Dual targeting of chemoresistance and ferroptosis in gastric cancer: DDR1/VEGFR2 inhibitor K-13 synergizes with docetaxel from preclinical models to phase Ib/II clinical trial
摘要
Chemotherapy remains a cornerstone therapeutic approach for gastric cancer (GC). However, the clinical efficacy of docetaxel is substantially limited by the emergence of drug resistance. Here, we discovered a novel DDR1/VEGFR2 inhibitor, K-13, and further confirmed its selectivity by comprehensive kinase profiling in vitro. Through screening of K-13 in combination with conventional chemotherapeutic agents in GC, we identified a pronounced synergistic effect between K-13 and docetaxel.

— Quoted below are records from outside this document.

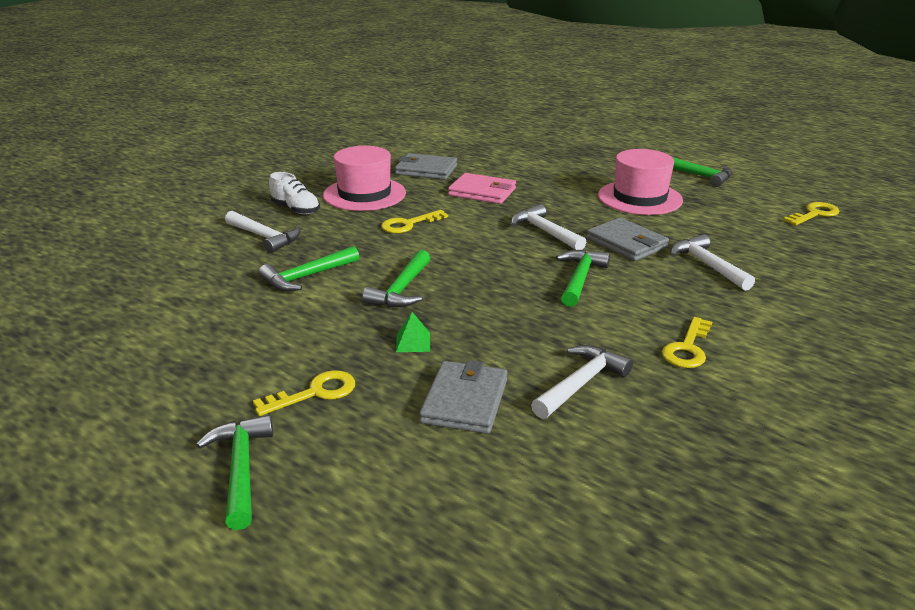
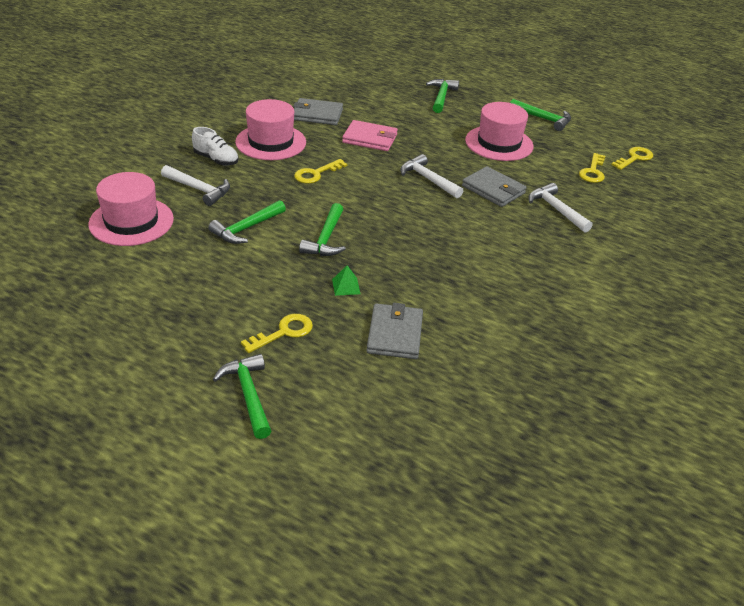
camera: 10 degrees left, 10 degrees up
(173, 267) = (131, 221): none -> pink hat
(580, 278) = (462, 224): green hammer -> green hammer (441, 97)
(581, 383) = (475, 316): white hammer -> none
(687, 348) = (547, 284): yellow key -> yellow key (593, 172)

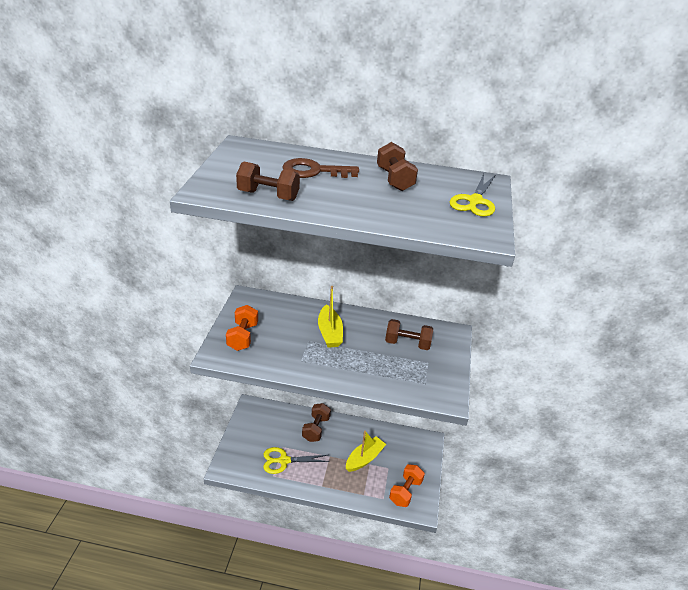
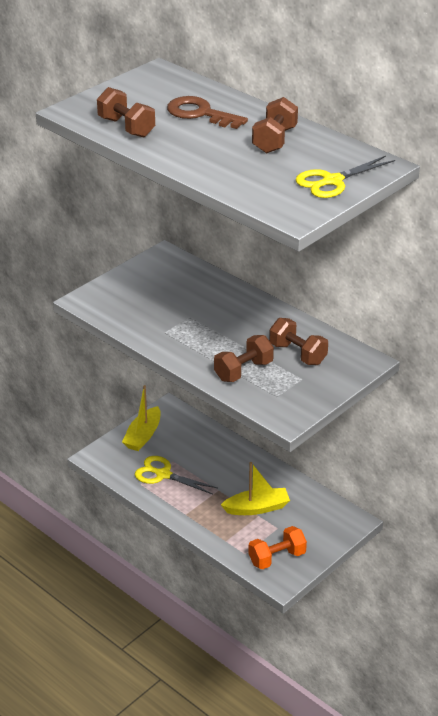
camera: 35 degrees right, 0 degrees up
(243, 337) = (125, 292): orange dumbbell -> none
(316, 429) = (225, 458): brown dumbbell -> brown dumbbell (243, 371)
(329, 333) = (220, 316): yellow boat -> yellow boat (143, 435)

The combination therapy demonstrated significant antitumor effects in GC cell lines, human GC patient-derived organoids (PDOs), human GC acquired docetaxel-resistant PDOs, subcutaneous xenograft models, and patient-derived xenograft (PDX) models. Mechanistically, K-13 synergized with docetaxel to inhibit Ribonucleotide Reductase M2 (RRM2) to block the AKT/mTOR pathway to reverse resistance and induce ferroptosis, evidenced by mitochondrial alterations, lipid Reactive Oxygen Species (ROS), Malondialdehyde accumulation (MDA), and iron overload. These findings were consistently validated across all preclinical models. The translational potential of this strategy is currently being evaluated in an ongoing phase Ib/II clinical trial, and two partial responses (PRs) have already been observed in patients receiving the combination therapy. These findings underscore dual inhibition of DDR1 and VEGFR2 as a promising therapeutic approach to overcome docetaxel resistance in GC.